== Directive ==
Rewrite every item below, swapping each occurrence of "chart" for "graph" and keeping all other text the same.

== Dataset entries ==
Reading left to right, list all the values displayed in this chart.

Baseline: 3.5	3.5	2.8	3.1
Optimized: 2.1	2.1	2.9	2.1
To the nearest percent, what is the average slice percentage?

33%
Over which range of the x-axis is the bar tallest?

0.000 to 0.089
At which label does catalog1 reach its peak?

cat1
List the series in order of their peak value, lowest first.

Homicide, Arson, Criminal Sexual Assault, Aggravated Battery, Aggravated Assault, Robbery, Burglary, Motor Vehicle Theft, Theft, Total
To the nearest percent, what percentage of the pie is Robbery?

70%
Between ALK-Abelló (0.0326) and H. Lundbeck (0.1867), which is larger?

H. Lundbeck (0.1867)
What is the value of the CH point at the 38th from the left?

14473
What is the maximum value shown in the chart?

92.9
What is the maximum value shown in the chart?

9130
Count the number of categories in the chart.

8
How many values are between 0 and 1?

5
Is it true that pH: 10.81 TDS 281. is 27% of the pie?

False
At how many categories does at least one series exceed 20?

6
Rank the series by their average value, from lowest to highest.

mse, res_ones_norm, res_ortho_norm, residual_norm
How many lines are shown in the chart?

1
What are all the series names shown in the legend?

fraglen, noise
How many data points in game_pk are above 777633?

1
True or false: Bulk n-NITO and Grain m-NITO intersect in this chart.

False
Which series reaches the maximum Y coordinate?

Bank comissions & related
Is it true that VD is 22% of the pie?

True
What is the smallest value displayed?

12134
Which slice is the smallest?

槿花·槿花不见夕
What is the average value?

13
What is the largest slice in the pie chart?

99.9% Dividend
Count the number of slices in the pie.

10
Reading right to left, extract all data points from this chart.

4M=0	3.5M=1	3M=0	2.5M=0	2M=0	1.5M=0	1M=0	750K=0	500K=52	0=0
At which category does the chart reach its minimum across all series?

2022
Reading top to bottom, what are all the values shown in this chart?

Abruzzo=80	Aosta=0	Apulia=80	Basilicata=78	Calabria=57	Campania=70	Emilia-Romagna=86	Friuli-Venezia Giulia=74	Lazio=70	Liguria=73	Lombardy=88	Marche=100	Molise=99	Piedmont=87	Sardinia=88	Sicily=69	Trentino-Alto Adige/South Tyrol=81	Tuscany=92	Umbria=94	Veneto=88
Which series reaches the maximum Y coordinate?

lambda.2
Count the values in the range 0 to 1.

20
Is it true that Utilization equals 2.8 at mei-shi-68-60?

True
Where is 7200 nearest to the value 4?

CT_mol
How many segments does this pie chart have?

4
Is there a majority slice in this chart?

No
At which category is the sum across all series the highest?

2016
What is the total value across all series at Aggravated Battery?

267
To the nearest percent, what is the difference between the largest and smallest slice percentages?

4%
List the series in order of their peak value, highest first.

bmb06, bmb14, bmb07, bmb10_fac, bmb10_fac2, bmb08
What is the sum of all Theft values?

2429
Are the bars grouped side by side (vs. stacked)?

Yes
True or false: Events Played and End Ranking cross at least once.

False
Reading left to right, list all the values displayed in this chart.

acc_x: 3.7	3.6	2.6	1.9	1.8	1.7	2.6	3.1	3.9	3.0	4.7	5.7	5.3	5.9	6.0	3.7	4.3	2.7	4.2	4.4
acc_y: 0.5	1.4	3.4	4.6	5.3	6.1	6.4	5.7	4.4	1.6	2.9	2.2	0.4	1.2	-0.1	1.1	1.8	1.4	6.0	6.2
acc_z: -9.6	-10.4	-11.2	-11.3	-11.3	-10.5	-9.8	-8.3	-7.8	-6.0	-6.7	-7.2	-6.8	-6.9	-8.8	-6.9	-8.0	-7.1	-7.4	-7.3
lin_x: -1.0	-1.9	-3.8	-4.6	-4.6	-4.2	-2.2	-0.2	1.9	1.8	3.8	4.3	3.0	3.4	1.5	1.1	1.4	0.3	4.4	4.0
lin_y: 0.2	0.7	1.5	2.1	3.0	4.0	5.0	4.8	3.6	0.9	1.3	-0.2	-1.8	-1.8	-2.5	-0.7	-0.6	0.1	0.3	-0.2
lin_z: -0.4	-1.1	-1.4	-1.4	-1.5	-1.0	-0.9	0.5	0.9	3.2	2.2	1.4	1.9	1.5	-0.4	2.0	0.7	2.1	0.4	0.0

== Written solution ==
Reading left to right, list all the values displayed in this graph.

Baseline: 3.5	3.5	2.8	3.1
Optimized: 2.1	2.1	2.9	2.1
To the nearest percent, what is the average slice percentage?

33%
Over which range of the x-axis is the bar tallest?

0.000 to 0.089
At which label does catalog1 reach its peak?

cat1
List the series in order of their peak value, lowest first.

Homicide, Arson, Criminal Sexual Assault, Aggravated Battery, Aggravated Assault, Robbery, Burglary, Motor Vehicle Theft, Theft, Total
To the nearest percent, what percentage of the pie is Robbery?

70%
Between ALK-Abelló (0.0326) and H. Lundbeck (0.1867), which is larger?

H. Lundbeck (0.1867)
What is the value of the CH point at the 38th from the left?

14473
What is the maximum value shown in the graph?

92.9
What is the maximum value shown in the graph?

9130
Count the number of categories in the graph.

8
How many values are between 0 and 1?

5
Is it true that pH: 10.81 TDS 281. is 27% of the pie?

False
At how many categories does at least one series exceed 20?

6
Rank the series by their average value, from lowest to highest.

mse, res_ones_norm, res_ortho_norm, residual_norm
How many lines are shown in the graph?

1
What are all the series names shown in the legend?

fraglen, noise
How many data points in game_pk are above 777633?

1
True or false: Bulk n-NITO and Grain m-NITO intersect in this graph.

False
Which series reaches the maximum Y coordinate?

Bank comissions & related
Is it true that VD is 22% of the pie?

True
What is the smallest value displayed?

12134
Which slice is the smallest?

槿花·槿花不见夕
What is the average value?

13
What is the largest slice in the pie graph?

99.9% Dividend
Count the number of slices in the pie.

10
Reading right to left, extract all data points from this graph.

4M=0	3.5M=1	3M=0	2.5M=0	2M=0	1.5M=0	1M=0	750K=0	500K=52	0=0
At which category does the graph reach its minimum across all series?

2022
Reading top to bottom, what are all the values shown in this graph?

Abruzzo=80	Aosta=0	Apulia=80	Basilicata=78	Calabria=57	Campania=70	Emilia-Romagna=86	Friuli-Venezia Giulia=74	Lazio=70	Liguria=73	Lombardy=88	Marche=100	Molise=99	Piedmont=87	Sardinia=88	Sicily=69	Trentino-Alto Adige/South Tyrol=81	Tuscany=92	Umbria=94	Veneto=88
Which series reaches the maximum Y coordinate?

lambda.2
Count the values in the range 0 to 1.

20
Is it true that Utilization equals 2.8 at mei-shi-68-60?

True
Where is 7200 nearest to the value 4?

CT_mol
How many segments does this pie graph have?

4
Is there a majority slice in this graph?

No
At which category is the sum across all series the highest?

2016
What is the total value across all series at Aggravated Battery?

267
To the nearest percent, what is the difference between the largest and smallest slice percentages?

4%
List the series in order of their peak value, highest first.

bmb06, bmb14, bmb07, bmb10_fac, bmb10_fac2, bmb08
What is the sum of all Theft values?

2429
Are the bars grouped side by side (vs. stacked)?

Yes
True or false: Events Played and End Ranking cross at least once.

False
Reading left to right, list all the values displayed in this graph.

acc_x: 3.7	3.6	2.6	1.9	1.8	1.7	2.6	3.1	3.9	3.0	4.7	5.7	5.3	5.9	6.0	3.7	4.3	2.7	4.2	4.4
acc_y: 0.5	1.4	3.4	4.6	5.3	6.1	6.4	5.7	4.4	1.6	2.9	2.2	0.4	1.2	-0.1	1.1	1.8	1.4	6.0	6.2
acc_z: -9.6	-10.4	-11.2	-11.3	-11.3	-10.5	-9.8	-8.3	-7.8	-6.0	-6.7	-7.2	-6.8	-6.9	-8.8	-6.9	-8.0	-7.1	-7.4	-7.3
lin_x: -1.0	-1.9	-3.8	-4.6	-4.6	-4.2	-2.2	-0.2	1.9	1.8	3.8	4.3	3.0	3.4	1.5	1.1	1.4	0.3	4.4	4.0
lin_y: 0.2	0.7	1.5	2.1	3.0	4.0	5.0	4.8	3.6	0.9	1.3	-0.2	-1.8	-1.8	-2.5	-0.7	-0.6	0.1	0.3	-0.2
lin_z: -0.4	-1.1	-1.4	-1.4	-1.5	-1.0	-0.9	0.5	0.9	3.2	2.2	1.4	1.9	1.5	-0.4	2.0	0.7	2.1	0.4	0.0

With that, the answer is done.